Sinds dit jaar is het Elisabeth-TweeSteden Ziekenhuis (ETZ) topklinisch expertisecentrum voor chronische darmontstekingen. Zelf geïnitieerd en farmaceutisch gefinancierd onderzoek op het gebied van nieuwe behandelingen en leefstijl vormde de basis voor deze erkenning, vertelt maag-darm-leverarts Maurice Lutgens. Van innovatie is hij niet vies. Integendeel: “We zullen ons continu inspannen om de zorg boven het reguliere uit te tillen.”
“Wij zijn voor Midden-Brabant alles ineen: een regionaal ziekenhuis, topklinisch, én met een vleugje academie”, zegt Maurice Lutgens over zijn afdeling van het Elisabeth-TweeSteden Ziekenhuis. “Wij hoeven patiënten met chronische darmontsteking bijna nooit te verwijzen. Alleen voor ruggenspraak of als de patiënt dat wil.” Dat is al van oudsher zo, legt hij uit. “Tilburg ligt tussen alle academische centra in. Voor patiënten is het altijd ver weg. Wij houden daarom mensen zelf in behandeling en verwijzen alleen in uitzonderlijke gevallen en als mensen uitbehandeld zijn. We zien dus het hele spectrum aan patiënten, met hele milde tot zeer ernstige ontsteking die op het punt van een darmoperatie staan.”
De afstand tot de academie was al eerder reden om een onderzoeksbureau op te zetten voor door de farmaceutische industrie gesponsord onderzoek. “Zo konden patiënten die waren uitbehandeld of een zeer ernstige casuïstiek hadden, toch bij ons blijven. Voor hen waren er geen vergoede middelen meer of ze mochten deze niet hebben vanwege contra-indicaties. We konden hen in onderzoeksverband nieuwe medicijnen volledig vergoed aanbieden. We hebben nu de keuze uit meerdere mogelijk verzekerde medicijnen, maar praten met patiënten al over meedoen aan onderzoek na falen op 2 middelen omdat de nieuwe generatie onderzoeksmedicijnen mogelijk minder bijwerkingen heeft. En als dat niet werkt, kunnen we altijd nog terug naar reguliere medicijnen.”
Onderzoek naar leefstijl
Het trialbureau is sinds een aantal jaar uitgebreid met een onderzoeksbureau voor onderzoek dat het ETZ zelf initieert en financiert. Op basis hiervan kreeg het ziekenhuis de erkenning als topklinisch expertisecentrum. Lutgens: “De onderzoeksthema’s zijn ingegeven door wat artsen van patiënten te horen kregen bij voorlichtingen. Patiënten vragen zich bijvoorbeeld af wat ze kunnen doen tegen vermoeidheid of vragen om advies voor het verbeteren van hun leefstijl. Het onderzoek tot nu toe was heel erg gefocust op medicijnen. Leefstijl bleef onderbelicht, terwijl het heel erg leeft bij patiënten. Nu er steeds meer medicijnen zijn waarvan de kans groot is dat er één aanslaat, is er meer tijd en ruimte om naar andere aspecten van de behandeling te kijken. Bovendien is er maatschappelijk meer aandacht voor leefstijl.”
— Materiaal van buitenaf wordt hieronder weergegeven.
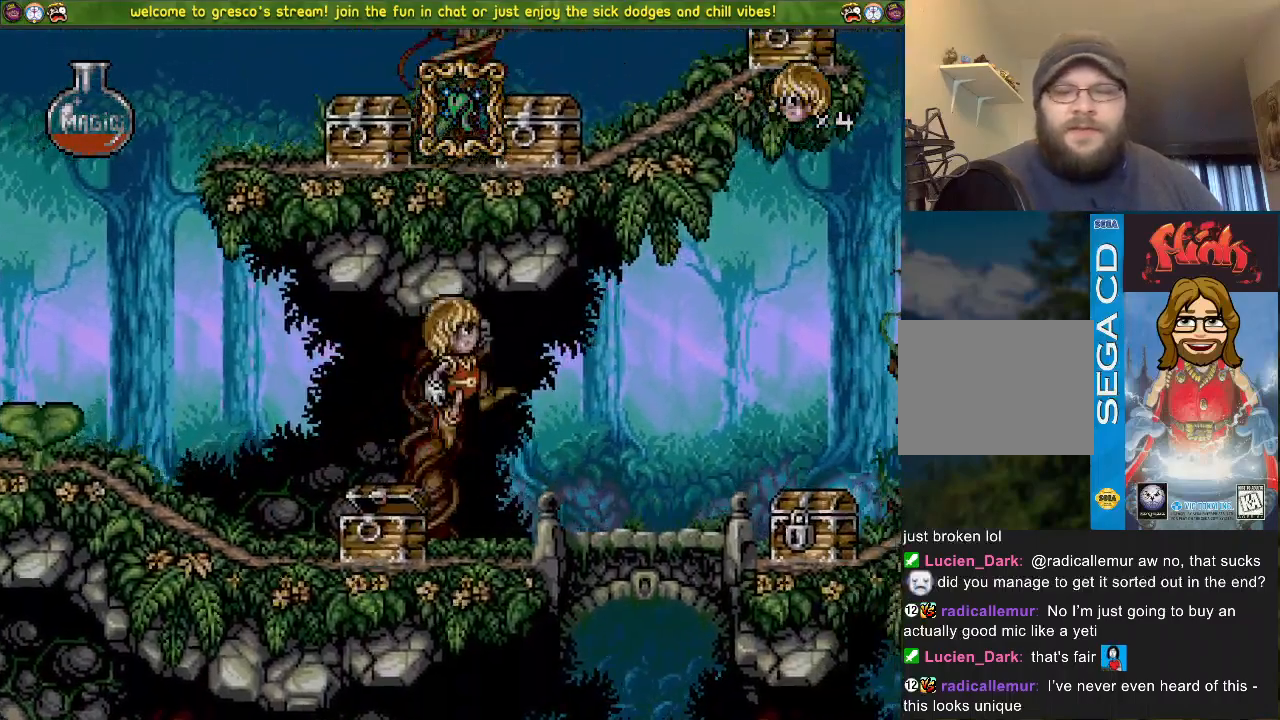
{"buttons": ["DPAD_LEFT"], "left_stick": "center", "right_stick": "center", "events": [[267, "CROSS", "up"]]}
Het eerste onderzoek naar vitaminesuppletie bij IBD-patiënten is inmiddels afgerond en gepubliceerd. IBD-patiënten die door behandeling met biologicals of immuunmodulatoren in remissie zijn, maar gevoelig zijn voor infecties, krijgen niet minder infecties door het gebruik van vitamine- en mineraalsuppletie. Een tweede dubbelblind placebogecontroleerd onderzoek naar het effect van probiotica op de vermoeidheid van patiënten met IBD is in de analysefase. Een derde onderzoek bekijkt of het wetenschappelijk gevalideerde ‘Crohn’s disease exclusion diet’ door patiënten van het ETZ ook vol te houden en effectief is.
Daarnaast financiert het ETZ een deel van het onderzoek van een promovendus van de Universiteit Utrecht naar het risico op darmkanker bij patiënten met colitis ulcerosa waarvan een deel in het ETZ is uitgevoerd. Ook dit is een werkwijze waar Lutgens meer toekomst in ziet. “Wij hebben geen opleidingsplaatsen voor MDL-artsen. Op deze manier kan een anios zich wel bij ons in de kijker zetten.”
Innovatie
Lutgens ziet de erkenning als topklinisch expertisecentrum ook als ‘stok achter de deur om niet lui te worden.’ Blijvende innovatie is zelfs een voorwaarde voor een expertisecentrum. “Als je iets 10 jaar hetzelfde doet, is het niet nieuw meer. Je moet je werkwijze goed tegen het licht blijven houden. We zullen ons continu inspannen om de zorg boven het reguliere uit te tillen door het net anders, net beter en met meer aandacht te doen.”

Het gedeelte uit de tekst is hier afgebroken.